Although Mozilla is a fully open source application, I'd like to discourage you &mdash when this is a viable choice — from redistributing binaries other than the ones compiled by mozilla.org. The reason is the main mozilla.org's aim for releasing this software in the public, is collecting feedback on its functionalities (or their lack thereof); having the very same binaries distributed ease this process and possibly focuses the developers just on the bugs they're responsible of ;)
The main kinds of distributable builds can be categorized in:
- Plain archieves of the binaries (like tar.gz, zip)
- Full installer builds. They can either contain an installer archived inside a conventional compressed file holding the remaing part of the application, or one big executable with all the binaries merged in its body (like the typical MS Windows installer files).
- Net installer builds. This is a compiled build, modularized in several XPI archives, plus a small standalone installer. The installer, once downloaded and executed, is able to collect the user preferences and start the download of just the selected components.
- Unix package maintenance system bundles (like *.rpm, *.deb, ..). These usually constitute script based self installer packages, managed by the system they're built for.
QA the localization results
Of course your work needs revision. Quality Assurance is vital to have a large project like Mozilla coherent, usable and bug free.
There are several levels of testing, which can iteratively improve the overall quality of the localization:
- Once your language is active in Mozilla, you can explore the large amount
of dialog windows constituting the Mozilla interface, by loading the XUL
user interface files in the browser.
Within the chrome/ folder look inside the .jar archives (with a PKZip compatible utility) and look for *.xul files. They're contained under a content/ folder, grouped by components.

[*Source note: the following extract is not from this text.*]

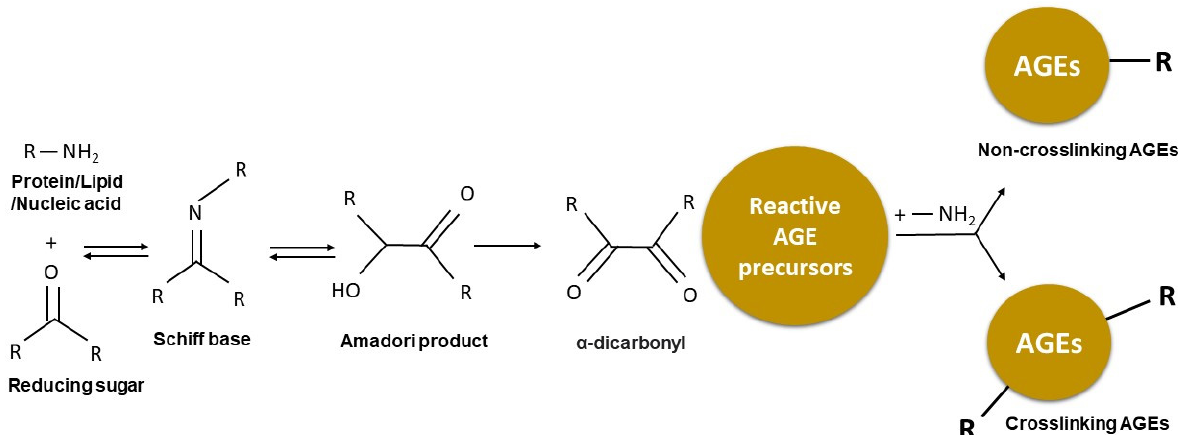
Figure 1. Overview of the Maillard reaction leading to the formation of advanced glycation end- products (AGEs). The Maillard reaction occurs when a carbonyl group is exposed to an amine, leading to a Schiff base formation, followed by Amadori rearrangement and formation of Amadori products. The Amadori products undergo irreversible oxidation, dehydration, enolisation, cyclisation, and fragmentation that lead to the formation of reactive intermediate AGE precursors. Reactive AGE precursors interact with protein-bound lysine or arginine to form AGEs, which can be classified as crosslinking or non-crosslinking.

With Navigator open these files typing the corresponding "chrome://" URL in the address bar.
Example: let's open the file abSelectAddressesDialog.xul, found inside messenger.jar, under the path /content/messenger/addressbook/. We need to type in the Navigator address field: chrome://messenger/content/addressbook/abSelectAddressesDialog.xul
Often the strings you're about to localize in a DTD file, are used in by a .xul file with a similar name (E.g. abSelectAddressesDialog.xul uses the strings placed in abSelectAddressesDialog.dtd).
- Use the program! Yes, this is of course the best practice. Beside the day
by day usage, try to plan a systematic coverage of all the available
features, menu item by menu item, button by button.
- Encourage feedback from users, since it is usually easier for a third person see mistakes made by someone else.
But don't just stop there. Let the world knows about your work! Take contact with some news site in your language and let the people know a program talking their language exist. This might even more important when your work is not published in synch with English mozilla.org releases.
You might find sometimes a CC list for your announcement messages could be enough. Some other times you might want to create an account in some sites where you can post an announcement message through an online form.
This is likely to have the effect of more people downloading and testing your work. If they find something skipped under your eyes, be open and accept their feedback. As I said, quality can be improved mostly using the application.